Mozillaは、11月20日(現地時間)にFirefoxの新バージョンとなる「Firefox 17」をリリースした。本稿では、インストール手順や新機能などを紹介したい。また、履歴を消去する「Clear Recent History... +アドオン」についても紹介しよう。

「Firefox 17」のインストール

Firefox 16からのアップデートは、Firefoxメニューの[ヘルプ]→[Firefoxについて]を開くと更新が自動的に開始されるので、[再起動して更新を完了]をクリックする(図1)。もちろん、自動更新も行われるが、すみやかにアップデートするなら、この方法が確実である。

図1 Firefox 17へのアップデート

初めて、Firefox 17をインストールする場合、Firefox 17のWebページからインストーラーをダウンロードする(図2)。

図2 Firefoxのダウンロードページ

[Firefox無料ダウンロード]をクリックし、保存したファイルをダブルクリックして、インストールを開始する(図3)。

図3 Firefox 17のインストール

Firefox 17の新機能

さて、Firefox 17の新機能や変更点を紹介しよう。

  • Facebookメッセンジャーをソーシャルプロバイダとしてサポートする、Social APIが実装
  • 脆弱性の知られているプラグインに対してはClick to Play機能が有効になり、ユーザーがクリックするまで読み込まれない
  • 表示されるアイコンを大きくしロケーションバーの使い勝手を改善

また、Mac版では、Mac OS X 10.5のサポートが終了した。Social APIであるが、実際に利用するには、Firefox用メッセンジャーのページで、[利用する]をクリックする必要がある(図4)。

図4 Firefox用メッセンジャーのページ

この機能を使うと、Firefoxの画面右側に、Facebookのアクティビティを表示するサイドバーが表示されるようになる(図5)。

図5 Facebookメッセンジャーのサイドバー(Mozilla Japanのブログより、β版)

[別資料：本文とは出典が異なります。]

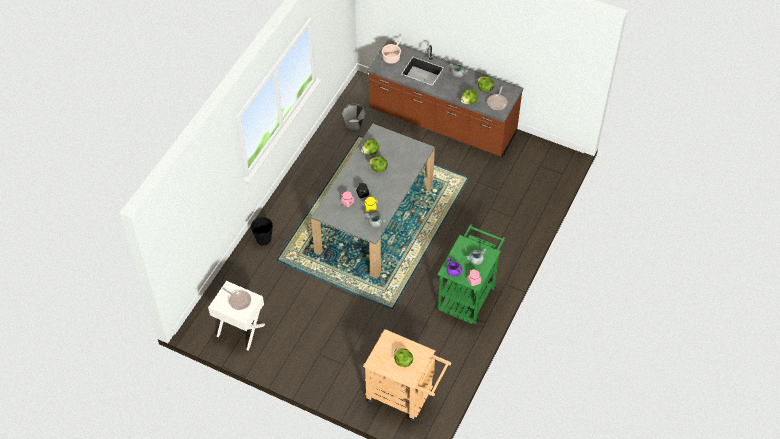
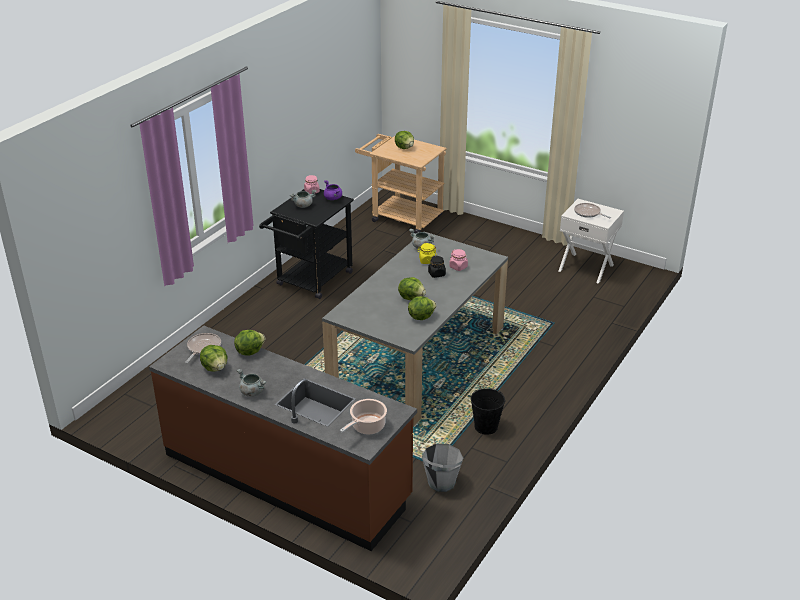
camera: 175 degrees left, 20 degrees down
black bucket [251,217,273,245] -> black bucket moved to [470,388,506,435]
green cart [437,224,505,326] -> black cart [259,189,354,299]

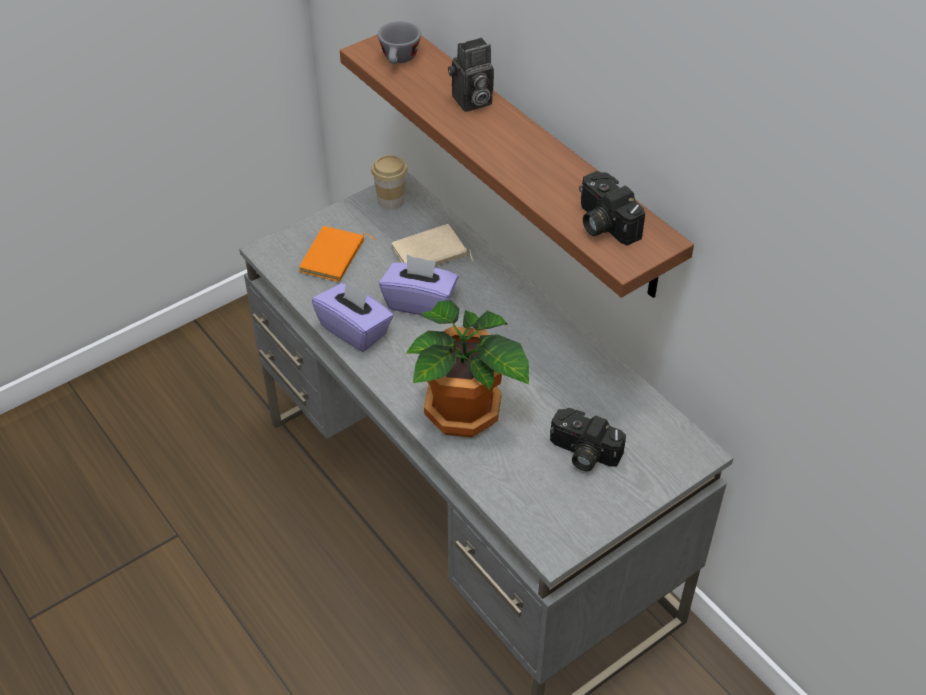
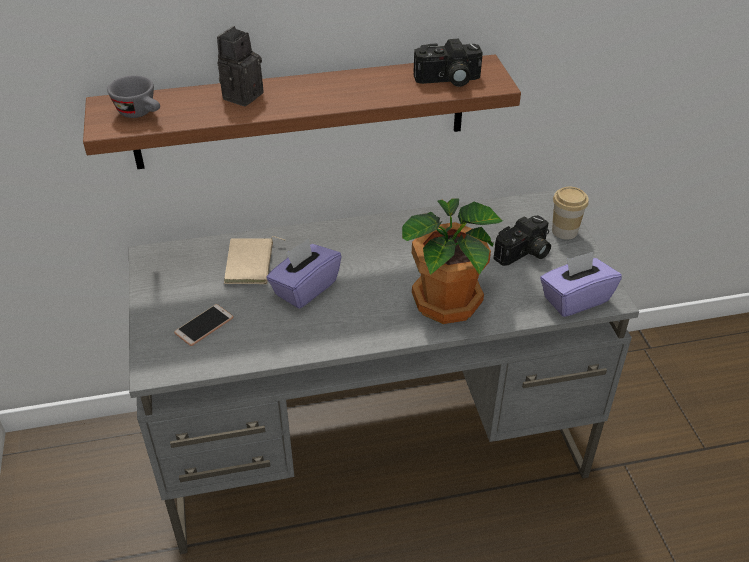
camera: 65 degrees left, 5 degrees down
orange book [299,226,376,282] -> phone [174,304,234,346]
purple tissue box [312,279,394,352] -> purple tissue box moved to [540,252,622,317]
cup [371,155,407,210] -> cup moved to [552,187,589,240]
camera [448,38,494,112] -> camera turned 150 degrees counterclockwise [217,26,263,106]

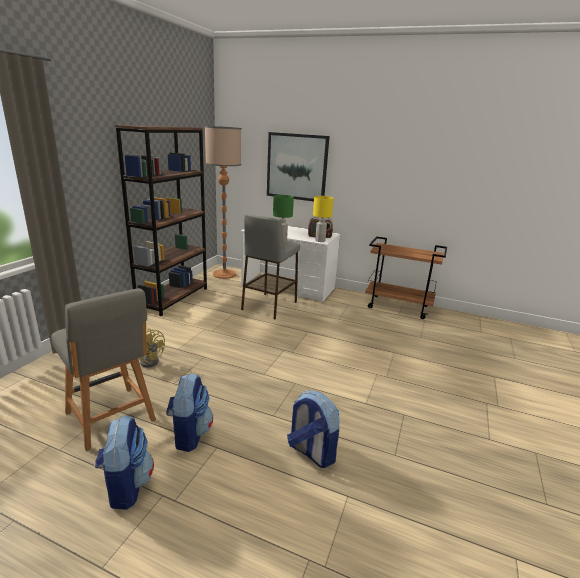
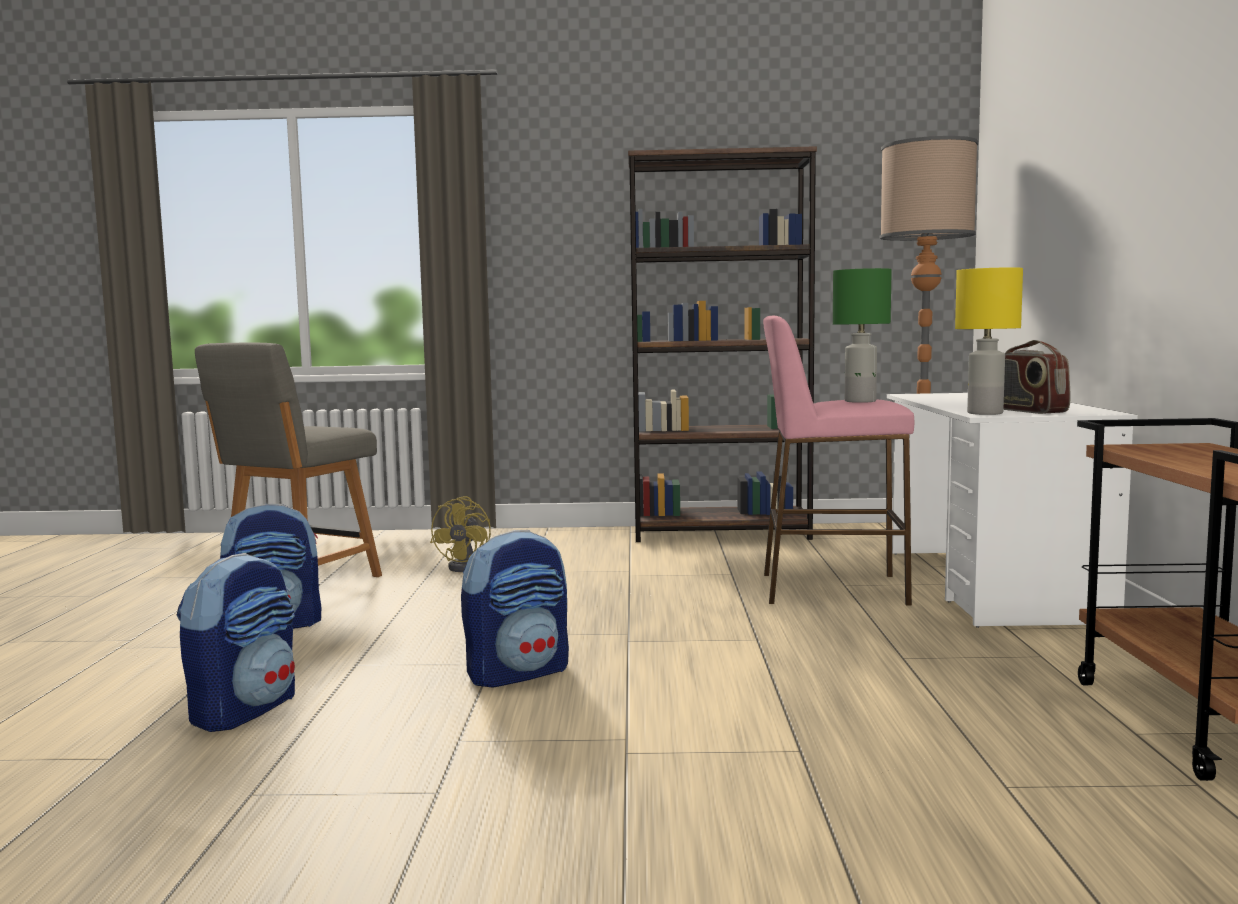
camera: 70 degrees right, 15 degrees down
backpack [95,416,154,510] -> backpack moved to [461,530,569,688]
grey stool [241,214,300,319] -> pink stool [763,316,914,606]
picture [267,132,330,201] -> none

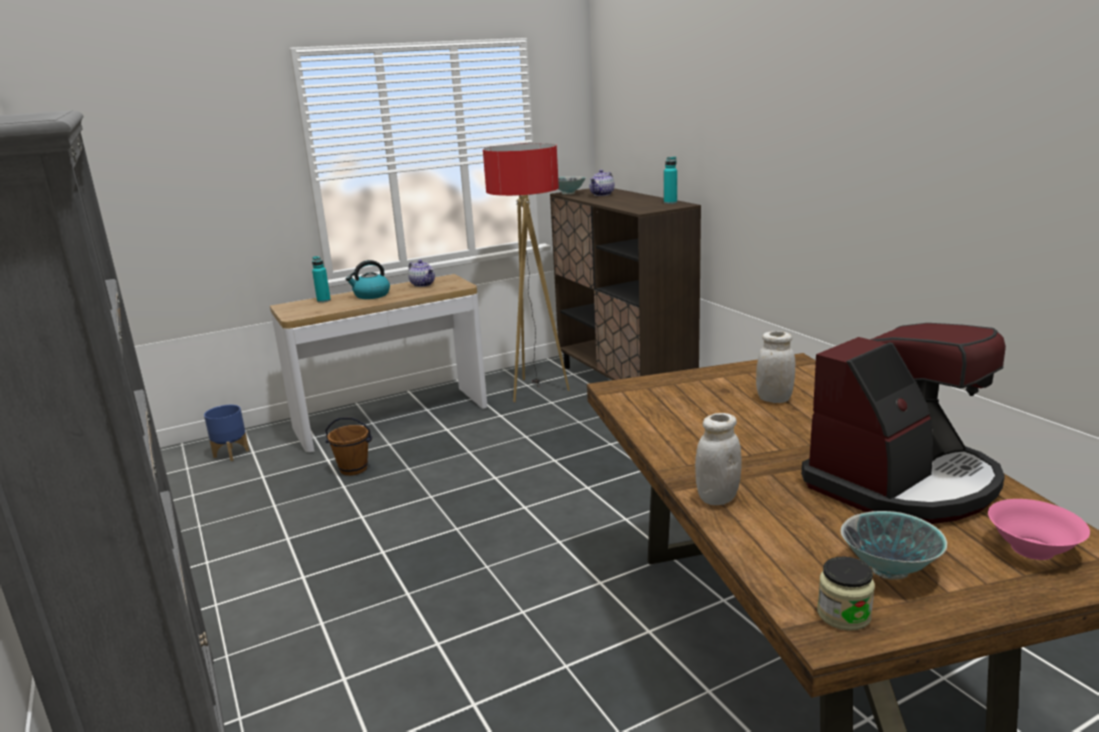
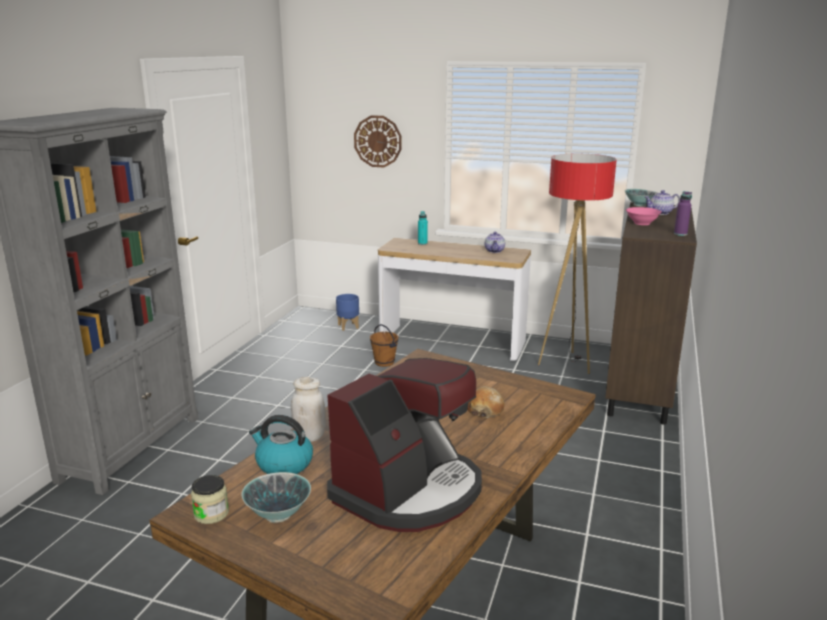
camera: 45 degrees right, 0 degrees up
kettle [346,260,390,299] -> kettle moved to [249,415,313,474]
turquoise bottle [664,157,677,204] -> purple bottle [674,191,692,236]
white jar [756,331,795,403] -> bread [467,386,505,418]
coffee machine [801,323,1006,524] -> coffee machine turned 60 degrees counterclockwise [327,358,482,532]
pink bowl [988,499,1090,560] -> pink bowl moved to [626,207,662,225]
none -> wall clock [354,115,402,167]

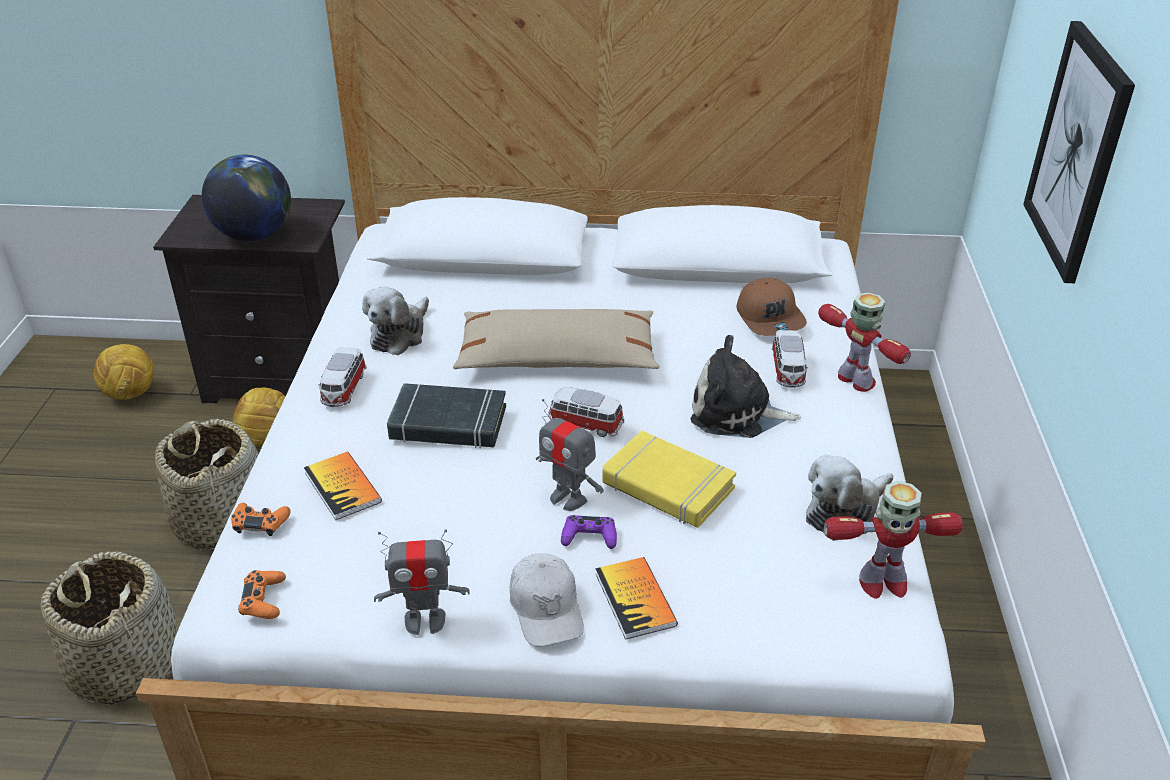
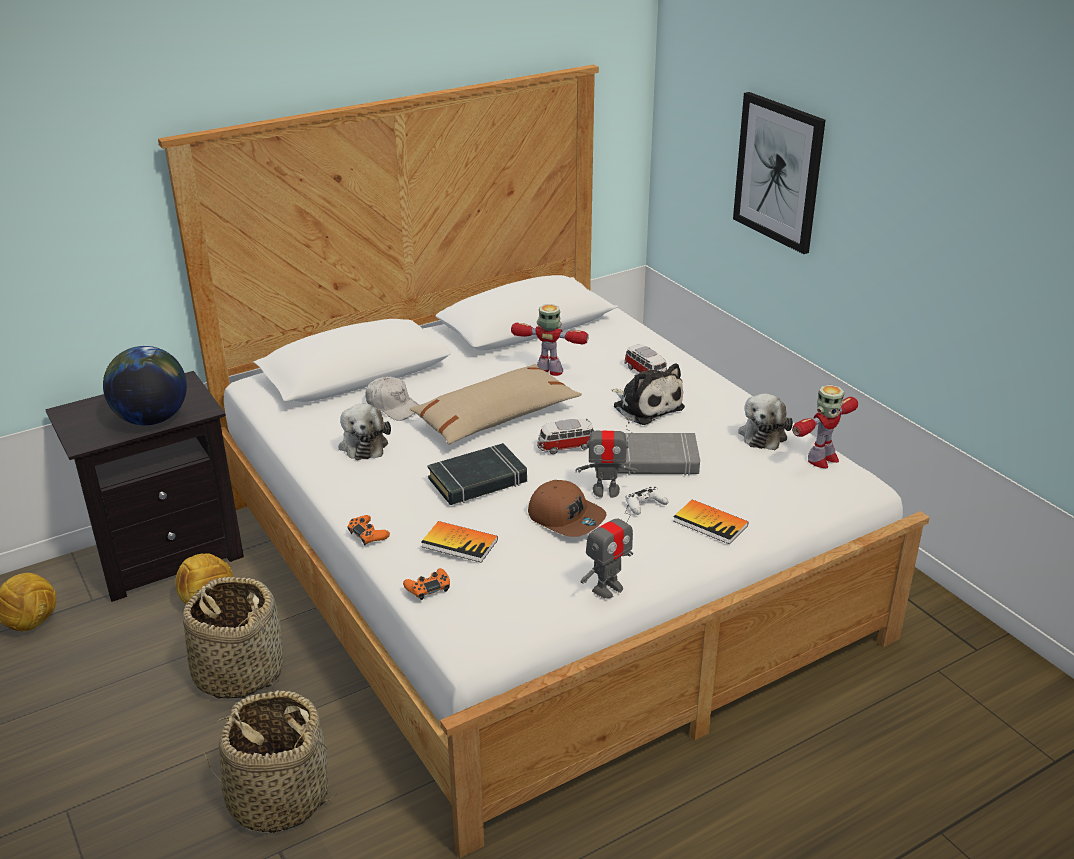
camera: 35 degrees left, 5 degrees down
orange game controller [238,570,286,619] -> orange game controller moved to [347,515,390,545]
toy car [318,347,367,407] -> none
white cap [510,553,584,647] -> white cap moved to [365,376,419,421]
purple game controller [561,515,617,549] -> white game controller [625,487,668,515]
yellow book [602,431,736,528] -> grey book [617,433,700,476]
plush toy [691,335,801,438] -> plush toy turned 105 degrees counterclockwise [612,363,685,425]
brown cap [736,278,807,336] -> brown cap moved to [528,480,607,537]
toy robot [818,292,911,392] -> toy robot moved to [511,304,589,376]

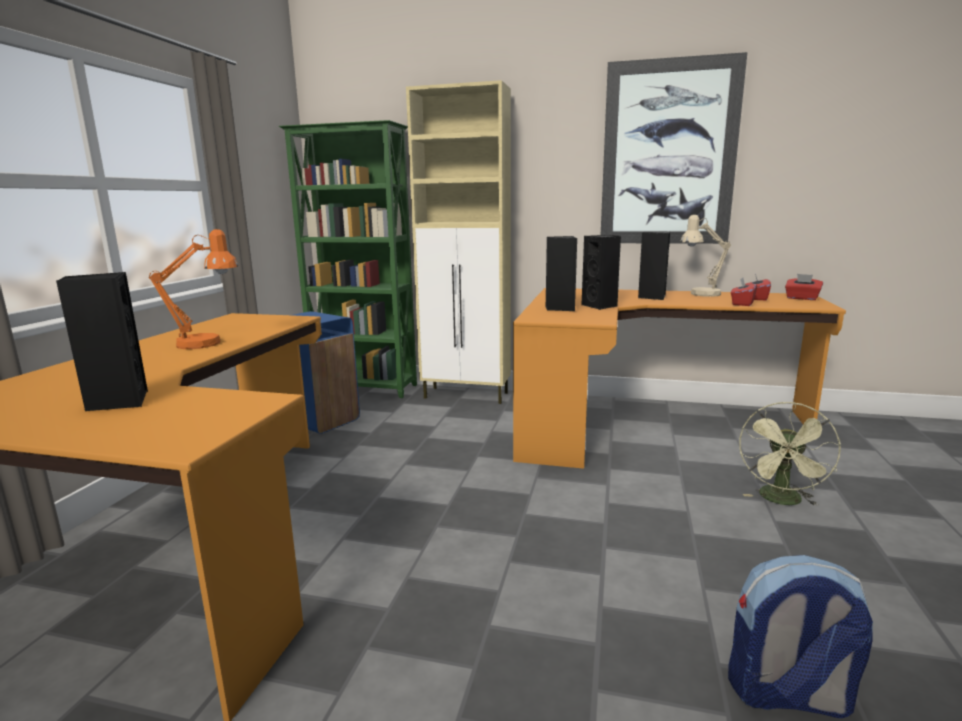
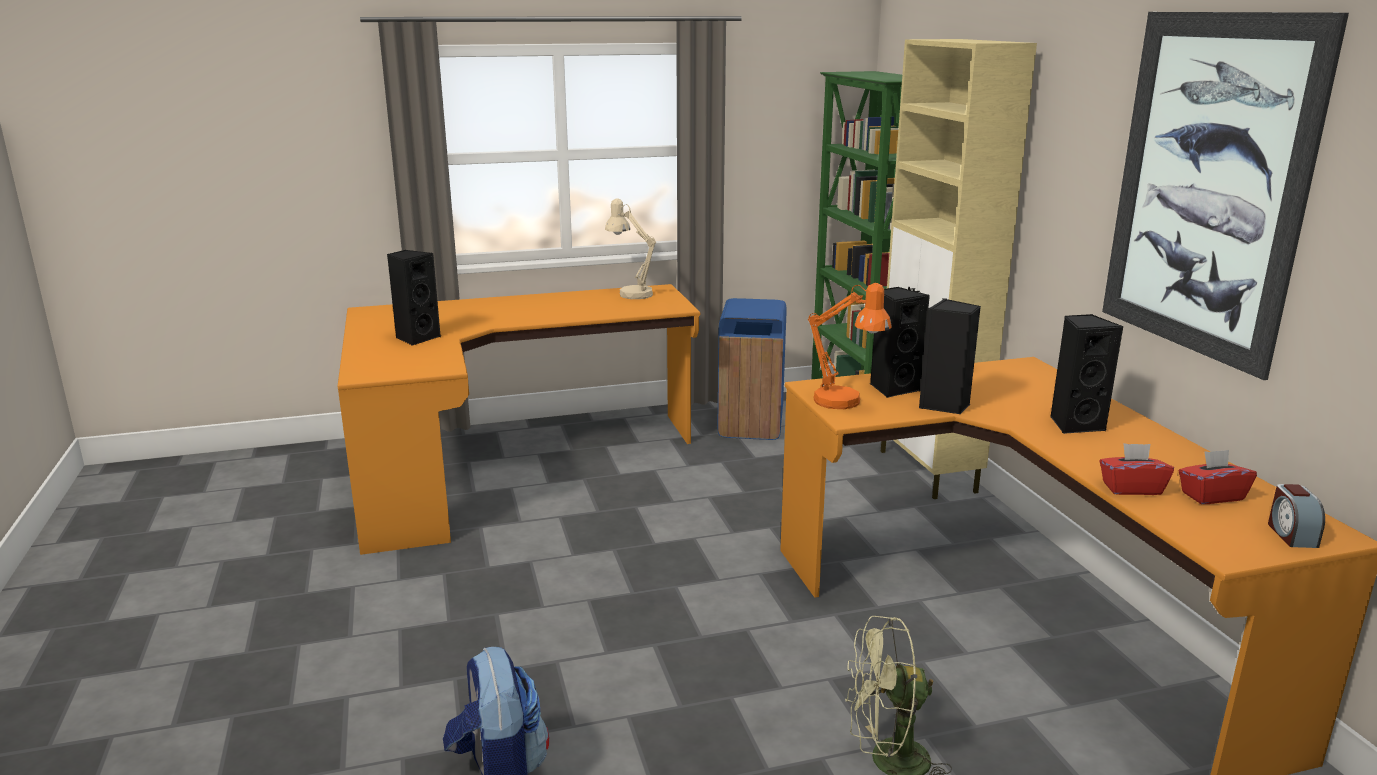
camera: 60 degrees right, 5 degrees up
orange table lamp [149,229,238,349] -> orange table lamp moved to [808,283,892,409]
beige table lamp [680,215,731,297] -> beige table lamp moved to [605,198,656,299]
red tissue box [785,274,823,300] -> alarm clock [1268,484,1325,548]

デフォルトでは、上部にニュースフィードの新着情報、下部にチャット可能な友人の一覧が表示される。さらにそこから、3つのアイコンを使い、メッセージなどを表示させることもできる。現時点では、Facebookメッセンジャーにのみ対応している。対応するSNSなどが増えていくことで、より便利に情報収集などが可能になると思われる。普段、こういったサービスを多用しているユーザーは注目したい。Click to Play機能自体は、バージョン14で実装されたものだ。今回、さらにセキュリティ的にも強化されたといえるだろう。残念ながら、該当するプラグインを用意することができなかったので、Click to Play機能がどう動くかだけでもご覧いただきたい。

図6 Click to Play機能

明示的にクリックを行わない限り、そのコンテンツが実行されることはない。ここではabout:configで、plugins.click_to_playを「true」に設定した。

開発者向けの新機能

続いて、開発者向けの新機能である。

  • JavaScriptのMapsとSetsがイテラブル(反復可能なオブジェクト)として利用可能
  • SVGのFillPaintとStrokePaintを実装
  • Webコンソール、デバッガおよび開発者用ツールバーを使い勝手を向上
  • ページインスペクタのマークアップパネルを刷新し、DOMを編集が簡単に

HTML5関連では、iframeのsandbox属性がサポートされ、セキュリティ向上が期待できるとのことである。

セキュリティアップデート

また、今回のセキュリティアップデートでは、16項目の脆弱性が解消された。特にもっとも重要度の高い「最高」は、

  • Address Sanitizerを使って発見されたバッファ解放後の問題(2件)
  • バッファオーバーフロー
  • メモリ破損
  • Style Inspectorを介したCSSおよびHTMLインジェクション
  • GIF画像処理におけるバッファオーバーフロー

の、6項目が含まれていた。すみやかにバージョンアップを行うべきであろう。

Firefox 17 ESR版もリリース

Mozillaでは、通常版では6週間ごとのアップデートを行う高速リリースとしている。一方で、法人や企業ユースでは、その頻度のアップデートが難しいといった環境も存在する。そこで、Mozillaでは、通常版とは異なる延長サポート版(ESR:Extended Support Release)を提供している。Firefox 17のリリースと同時にESR版もリリースされた(図7)。

図7 Firefox 17 ESR版のダウンロードページ

今後1年間はセキュリティ問題の修正を含む、マイナーアップデートが行われる。旧ESR版(バージョン10)を使っていたのであれば、バージョンアップを計画してみてもよいであろう。